How to implement the threading in storeprocedures without duplicate

  • Hi All,

        My table have 10000 records and i create the 5 store procedures and my 5 applications exec the same time and each application load the records 2000 .it is working fine but the problem is when run 1 application it load the 2000 records and take 5 min then i run the 2 application it load 1900 records .Here the problem is 1 application are working with duplication records.How to load the 2 application 10000-2000=8000 in threading application.my sp like this below

    ;with P as
    (
    select *,ROW_NUMber() over(order by id) as rownum,
    ntile(5) over(order by id) as thread
    from [Records]
    where not exists(
                    select name from
                    [Data]
                    where
                    Convert(varchar(10),date,103) = @date
                    and
                    [Records].name = [Data].name             
    )
    select name from P where thread = 1

    Regards
    Pols

  • polo.csit - Thursday, July 26, 2018 3:20 AM

    Hi All,

        My table have 10000 records and i create the 5 store procedures and my 5 applications exec the same time and each application load the records 2000 .it is working fine but the problem is when run 1 application it load the 2000 records and take 5 min then i run the 2 application it load 1900 records .Here the problem is 1 application are working with duplication records.How to load the 2 application 10000-2000=8000 in threading application.my sp like this below

    ;with P as
    (
    select *,ROW_NUMber() over(order by id) as rownum,
    ntile(5) over(order by id) as thread
    from [Records]
    where not exists(
                    select name from
                    [Data]
                    where
                    Convert(varchar(10),date,103) = @date
                    and
                    [Records].name = [Data].name             
    )
    select name from P where thread = 1

    Regards
    Pols

    Why do you need to do any sort of threading when there are only 10,000 rows?

    The absence of evidence is not evidence of absence.
    Martin Rees

    You can lead a horse to water, but a pencil must be lead.
    Stan Laurel

  • my table not 10000 records it is 400000 records...

  • polo.csit - Thursday, July 26, 2018 3:20 AM

    Hi All,

        My table have 10000 records and i create the 5 store procedures and my 5 applications exec the same time and each application load the records 2000 .it is working fine but the problem is when run 1 application it load the 2000 records and take 5 min then i run the 2 application it load 1900 records .Here the problem is 1 application are working with duplication records.How to load the 2 application 10000-2000=8000 in threading application.my sp like this below

    ;with P as
    (
    select *,ROW_NUMber() over(order by id) as rownum,
    ntile(5) over(order by id) as thread
    from [Records]
    where not exists(
                    select name from
                    [Data]
                    where
                    Convert(varchar(10),date,103) = @date
                    and
                    [Records].name = [Data].name             
    )
    select name from P where thread = 1

    Regards
    Pols

    Part of the problem with speed here is the use of a function on a column in your WHERE clause.   Change the @date parameter to be of the same data type as the date column in your table, and then be sure there's an index on that table with the date column as the first column, and possibly the name column as the 2nd one, and you will probably run  fast enough that 400,000 rows won't be a problem.

    Steve (aka sgmunson) 🙂 🙂 🙂
    Rent Servers for Income (picks and shovels strategy)

  • There's no way to 'thread' within a stored procedure.

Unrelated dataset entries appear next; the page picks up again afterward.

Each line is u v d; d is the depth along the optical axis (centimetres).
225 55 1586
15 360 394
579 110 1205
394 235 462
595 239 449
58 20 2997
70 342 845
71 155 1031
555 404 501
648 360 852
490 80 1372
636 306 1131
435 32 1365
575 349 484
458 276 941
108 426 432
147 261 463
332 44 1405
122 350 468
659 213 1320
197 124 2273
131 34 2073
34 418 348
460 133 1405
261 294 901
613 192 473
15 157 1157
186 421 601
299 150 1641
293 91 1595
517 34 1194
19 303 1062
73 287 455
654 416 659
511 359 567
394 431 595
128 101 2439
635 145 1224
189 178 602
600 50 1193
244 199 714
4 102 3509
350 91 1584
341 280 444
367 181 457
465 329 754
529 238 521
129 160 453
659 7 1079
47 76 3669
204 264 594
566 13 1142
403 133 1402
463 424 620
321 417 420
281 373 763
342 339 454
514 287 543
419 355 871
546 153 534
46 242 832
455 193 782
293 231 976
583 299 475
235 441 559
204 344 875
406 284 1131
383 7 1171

You can have multiple procedures that each work on a subset of the data, run them from jobs or different connections.

    That said, what are you trying to achieve?  What's the root problem that you're trying to solve here?

    Gail Shaw
    Microsoft Certified Master: SQL Server, MVP, M.Sc (Comp Sci)
    SQL In The Wild: Discussions on DB performance with occasional diversions into recoverability

    We walk in the dark places no others will enter
    We stand on the bridge and no one may pass
  • From a functional point of view - the way you're trying to bucket into multiple groups isn't "stable":  if you ever changed the data size, then the bucket assignments will start shifting from one bucket into another.

    Example:  if you had 1000 rows with id's 1-1000, using NTILE(5)
    rows
    1-200 -> bucket 1
    201-400-> bucket 2
    401-600 -> bucket 3
    601-800->bucket 4
    801-1000-> bucket 5
    once you add ANOTHER 100 to your mix, then
    1-400-> bucket 1
    401-800-> bucket 2
    801-1200 -> bucket 3
    1201-1600->bucket 4
    1601-2000-> bucket 5
    Notice that your "new" bucket 1 now holds all of buckets 1 and 2 from the first run, etc....  If you're trying to split work up this way - that's NOT the right splitting strategy.   Try 
    id % 5
    instead (that % represents MODULO here)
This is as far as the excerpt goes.